The process is then repeatedly checked with a REST call using the job ID in the format:

https://<cloud_instance>/aif/rest/jobs/<jobID>



In the original REST request the DATAEXPORT filename was set as “PLACE_HOLDER_DATA_FILE_NAME.txt”, when the script is run in the cloud instance the filename is updated to the format:

<target_app_name>_<cloud_dm_process_id>.dat

So in my example because the process id in the cloud DM was 45 and the target application name is called FCCS the filename generated is FCCS_45.dat

One the export has completed the exported file is moved into the lcm folder ready to be downloaded.


Now one of the migration REST resources is called to download the file, the URL format for the resource is

https://<cloud_instance>/interop/rest/11.1.2.3.600/applicationsnapshots/<filename>/contents



The file is downloaded to the on-premise FDMEE data folder and the file is renamed using the format

<target_app_name>_<fdmee_process_id>.pbcs.dat



Even though this is FCCS the same process as if it was PBCS is being followed hence the filename containing pbcs, this is also noticeably in the process logs with many references to PBCS, maybe the future was never considered when first developed.

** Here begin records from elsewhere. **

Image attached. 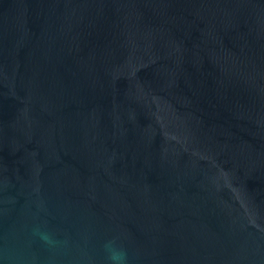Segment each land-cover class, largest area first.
I'll list each match as a JSON object with an SVG mask.
<instances>
[{
	"label": "water",
	"instance_id": "1",
	"mask_svg": "<svg viewBox=\"0 0 264 264\" xmlns=\"http://www.w3.org/2000/svg\"><path fill=\"white\" fill-rule=\"evenodd\" d=\"M264 264V0H0V264Z\"/></svg>",
	"mask_w": 264,
	"mask_h": 264
},
{
	"label": "clouds",
	"instance_id": "2",
	"mask_svg": "<svg viewBox=\"0 0 264 264\" xmlns=\"http://www.w3.org/2000/svg\"><path fill=\"white\" fill-rule=\"evenodd\" d=\"M104 248L107 253L108 264H127L126 250L118 247L114 240L106 242Z\"/></svg>",
	"mask_w": 264,
	"mask_h": 264
}]
</instances>
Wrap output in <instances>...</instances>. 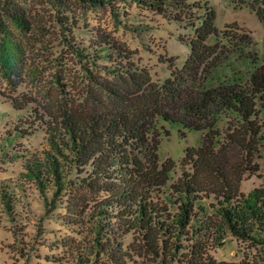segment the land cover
Instances as JSON below:
<instances>
[{
  "label": "rangeland",
  "instance_id": "obj_1",
  "mask_svg": "<svg viewBox=\"0 0 264 264\" xmlns=\"http://www.w3.org/2000/svg\"><path fill=\"white\" fill-rule=\"evenodd\" d=\"M63 1L59 6L57 0H0V41L8 31L22 49L12 70L0 63V264H77L72 249L88 252L94 236L90 219L80 222L66 210L68 190L47 209L36 183L25 177V163L49 147L44 112L107 110L138 92L128 75L110 74L104 65L126 64L138 76L148 75L160 90L157 104L151 97L138 108L180 122L156 114L148 119L149 144L157 148L160 163L169 160L174 166L167 185L178 181L182 169L190 172L193 161L184 158V149L201 144L205 158L223 168L237 193L264 184V95L256 101L263 113L256 119L261 139L254 142L241 140L232 116L215 102L217 92L234 82L248 86L251 79L264 78V26L255 14V9L264 12V0H112L98 6ZM205 5L214 10L216 36L204 43L202 56L190 60V41ZM11 8L21 12L22 25L10 17ZM100 39L115 43L127 57H102L95 45ZM92 50L99 57L80 56ZM104 82L122 95H113ZM190 96L209 98L206 119L186 113ZM247 144L254 149L244 150ZM3 189L12 198L11 213L3 205ZM208 189L204 201L216 202L219 181ZM152 190L153 199L166 201L168 187ZM52 191V186L46 190L48 199ZM212 254L217 260L264 264L260 244L230 233Z\"/></svg>",
  "mask_w": 264,
  "mask_h": 264
},
{
  "label": "trees",
  "instance_id": "obj_2",
  "mask_svg": "<svg viewBox=\"0 0 264 264\" xmlns=\"http://www.w3.org/2000/svg\"><path fill=\"white\" fill-rule=\"evenodd\" d=\"M57 1L59 6L63 5V0ZM82 1L91 6L112 3V0ZM204 8L205 14L190 41V60L198 59L199 53L202 56L204 43L216 36L214 10L211 6ZM8 12L16 24H23L21 12L15 8ZM255 14L264 26L263 10L255 9ZM95 45L101 49L102 57H127L124 49L106 39H100ZM21 51L11 33L5 31L0 41L1 65L12 70ZM98 55L95 50L88 54L80 52L89 61ZM103 68L110 74L128 75L139 88L138 92H131L126 99L121 98L119 105L107 110L44 112L46 118L42 121L49 147L43 150L42 156L29 158L25 163V177L36 183L47 209H53L58 196L68 190L66 210L78 216L80 222L86 217L90 219L94 236L87 253L80 248L72 249L76 263L249 264L245 260L225 261L213 256L212 251L224 244L227 233L260 244L264 257V184L245 194L237 193L236 188L228 185L223 168H214L205 158L206 147L201 144L196 149H184V158L193 161L190 172L182 169L178 181L167 185V175L174 166L169 160L160 163L157 148L149 144L148 119L156 114L172 124L180 122L167 118L163 112H142L138 108L139 102L145 105L151 97L155 98L151 102L157 104L160 90L148 75L138 76L136 68L133 70L126 64ZM102 85L113 95H122L107 82ZM160 88L167 89L163 85ZM260 95H264V78L259 82L251 79L248 86L234 82L215 95L218 106L232 116L235 122L232 126L241 133L242 141L261 139L256 124L259 114L263 113L256 110ZM188 102L190 112L186 113L206 119L207 96H190ZM249 144L244 150L254 149ZM72 173L73 178L69 176ZM218 181L222 190L216 202L207 203L204 199L209 197L208 186L216 187ZM50 186L53 191L48 199L46 190ZM159 187H168L166 201L153 199L152 189ZM3 190V205L11 213L12 198Z\"/></svg>",
  "mask_w": 264,
  "mask_h": 264
}]
</instances>
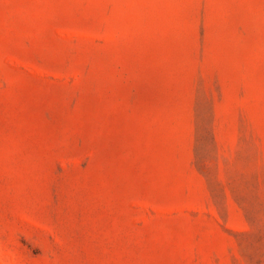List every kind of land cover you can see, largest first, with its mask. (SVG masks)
<instances>
[{
    "label": "rangeland",
    "instance_id": "rangeland-1",
    "mask_svg": "<svg viewBox=\"0 0 264 264\" xmlns=\"http://www.w3.org/2000/svg\"><path fill=\"white\" fill-rule=\"evenodd\" d=\"M0 264H264V0H0Z\"/></svg>",
    "mask_w": 264,
    "mask_h": 264
}]
</instances>
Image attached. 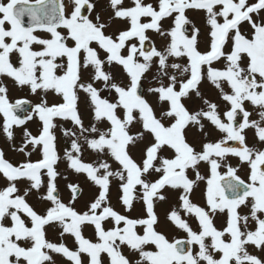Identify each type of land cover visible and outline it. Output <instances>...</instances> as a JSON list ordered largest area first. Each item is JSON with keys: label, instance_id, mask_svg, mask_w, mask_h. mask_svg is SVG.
<instances>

Next the file is deleted from the cloud instance using the same URL but with a DELETE method.


From this point standard FDMEE functionality is resumed to load the file into the FDMEE repository and then map.

Data can then be exported from FDMEE and loaded into the target application.


For good measure I created a form to show the data had been successfully loaded to the on-premise planning application.


So that concludes this hybrid journey from FCCS to on-premise.